Hello everyone, I'm a newly raised (8/29/15) Master Mason representing Melita Lodge #117 under the Most Worshipful Prince Hall Grand Lodge of Pennsylvania: Masonic District #7 of Pittsburgh, Pennsylvania. 

Joining this lodge of wonderful men was especially significant for me because it was done with my Grandfather present. Personally, I was overwhelmed when he shook my hand and called me Brother for the first time.

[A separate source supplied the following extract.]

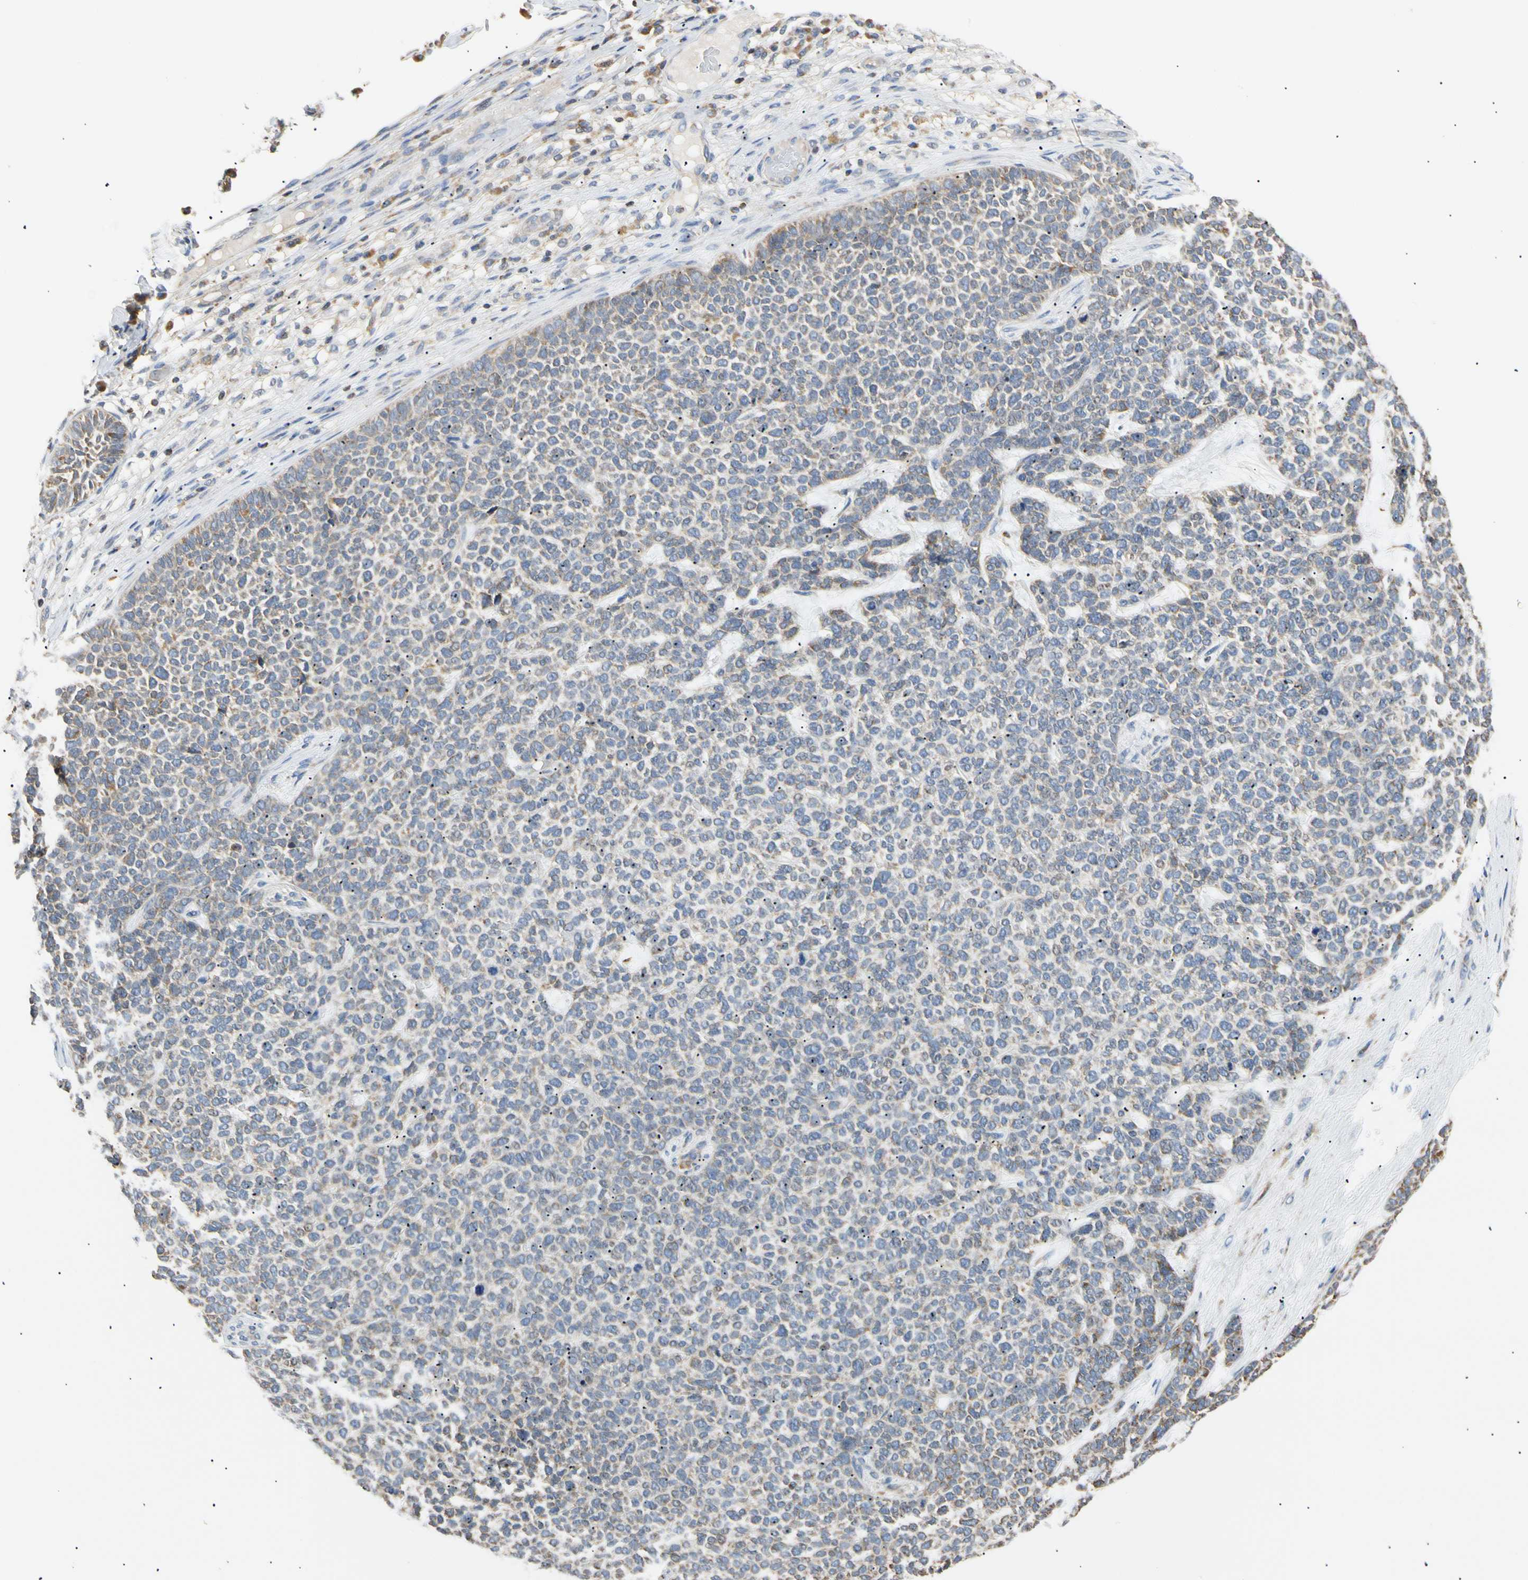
{"staining": {"intensity": "weak", "quantity": "25%-75%", "location": "cytoplasmic/membranous"}, "tissue": "skin cancer", "cell_type": "Tumor cells", "image_type": "cancer", "snomed": [{"axis": "morphology", "description": "Basal cell carcinoma"}, {"axis": "topography", "description": "Skin"}], "caption": "Immunohistochemistry (IHC) of skin cancer exhibits low levels of weak cytoplasmic/membranous expression in approximately 25%-75% of tumor cells. Nuclei are stained in blue.", "gene": "PLGRKT", "patient": {"sex": "female", "age": 84}}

Currently I'm studying for my proficiency in the 3rd degree, and I hope to give it next month. That way I can focus my efforts towards my new duties as Senior Deacon at both regular meetings and in degree work.


----------



## Warrior1256 (Oct 1, 2015)

Congratulations and welcome brother. Glad to have you here. I, too, was appointed Senior Deacon soon after my raising. I was raised in August of last year. Look forward to communicating with you on the forums.


----------



## Mike Martin (Oct 6, 2015)

Congratulations and welcome


----------



## Derinique Kendrick (Oct 6, 2015)

Congratulations and welcome, brother!


----------



## HerrickMusic (Oct 13, 2015)

Welcome brother!  My dad raised me, so I know how you feel!  It's both an honor and a privilege!!!


----------



## David Gillies (Oct 16, 2015)

welcome and congratulations  remember you get out of masonry what you put in Hope you have along and happy carear in masonry


----------



## Blake Bowden (Oct 16, 2015)

Welcome to My Freemasonry and congratulations on beginning your travels!


----------